Diagnosing Enlarged Heart Sometimes Tricky

January 19th, 2010

Since news broke of the passing of Gaines Adams, the Bucs fourth overall pick in the 2007 draft, a lot of people are wondering why and/or how Adams’ enlarged heart was not tested for or detected by medical officials.

That may seem easier said than done, per a story from David Epstein of Sports Illustrated who writes that it’s not unusual for an enlarged heart to be misdiagnosed by medical officals.

When an athlete’s heart enlarges from training, it is the chambers that tend to enlarge more, and the muscle walls only slightly. In a diseased heart, such as an hypertrophic cardiomyopathy (HCM) heart, the chambers do not enlarge, while the walls thicken. The troubling gray area, according to Dr. Marty Maron, a cardiologist at Tufts Medical Center in Boston, is when there is mild enlargement of both the walls and the chambers in an athlete’s heart, leaving the possibility that the athlete has a heart enlarged from training, but might also have some underlying disease. “In that grey zone,” Maron says, “there can be some confusion in patients who are highly trained.” Differentiating the athlete’s heart from the diseased heart, Maron says, requires repeated imaging of the heart, with an echocardiogram or an MRI, for example, under the care of a doctor experienced with diagnosing HCM, and in some cases an athlete should be “deconditioned,” or told to stop training for several months. If the heart shrinks back to normal size, then the enlargement was due to training, and not to disease.

Dr. Paul D. Thompson, a cardiologist in Hartford, Conn., and an elite marathoner in the 1970s, says that he sees a lot of athletes, and it can be very difficult at times to differentiate “athlete’s heart” from a diseased heart. Thompson only knows about Adams’s case what he has read in the news, but he says that Adams’s underwhelming performance on the field piqued his interest, even though most people with HCM have no obvious symptoms. “When people aren’t performing well,” Thompson says, “you want to think of HCM.” The thickening of the heart wall in HCM impairs the heart muscle’s ability to relax to allow blood in, which can result in symptoms such as fatigue and shortness of breath. In fact, struggling athletes with HCM are often in danger of getting a misdiagnosis of asthma.

Thompson recounted the story of a boy named Francis who was taken in by Thompson’s father in the 1950s. Francis’s father and his aunt and uncle on his father’s side had all died of heart failure, and Thompson remembers that Francis always had trouble keeping up with other kids when they would play. More than two decades ago, Francis actually came to see Thompson, and Thompson gave him a diagnosis of HCM and advised that he get an implantable cardioverter-defibrillator (ICD), a device about the size of a matchbox that can be surgically implanted in the chest and shocks the heart back into a normal rhythm if it goes haywire. Francis did not get an ICD, and he died from cardiac arrest 10 years ago.

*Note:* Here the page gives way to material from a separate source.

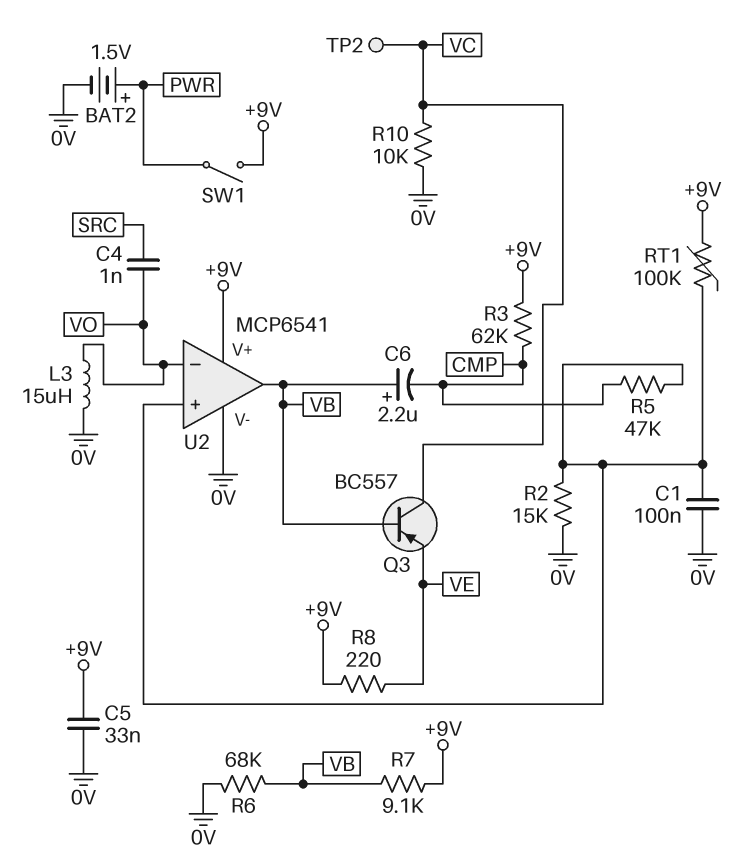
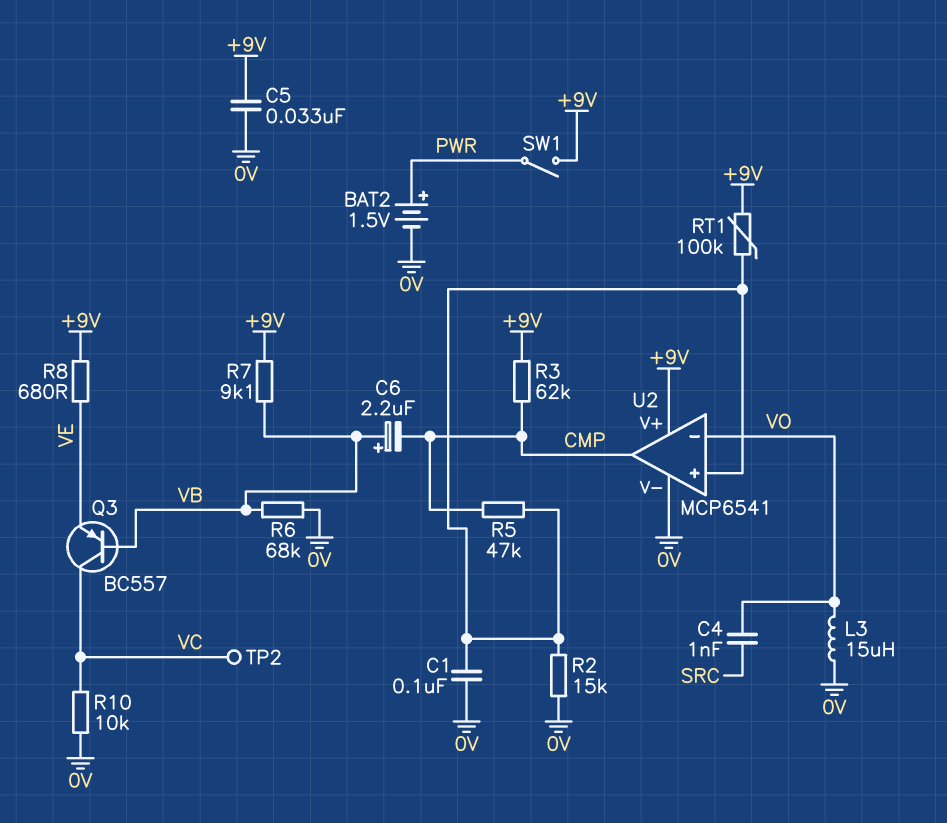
R8: 220 (+9V, VE) -> 680 (+9V, VE)
U2 pin out: VB -> CMP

Joe hopes with the sad awareness of athletes dying of an enlarged heart, and the billions of dollars invested by professional sports teams in all leagues, that more precise if not thorough cardiac tests are performed.

One Response to “Diagnosing Enlarged Heart Sometimes Tricky”

  1. Larry Says:

    I remember that Russian skater who died had the dreaded “widow maker” heart attack involving the Left Anterior Descending artery or LAD. His was an enlarged heart as well.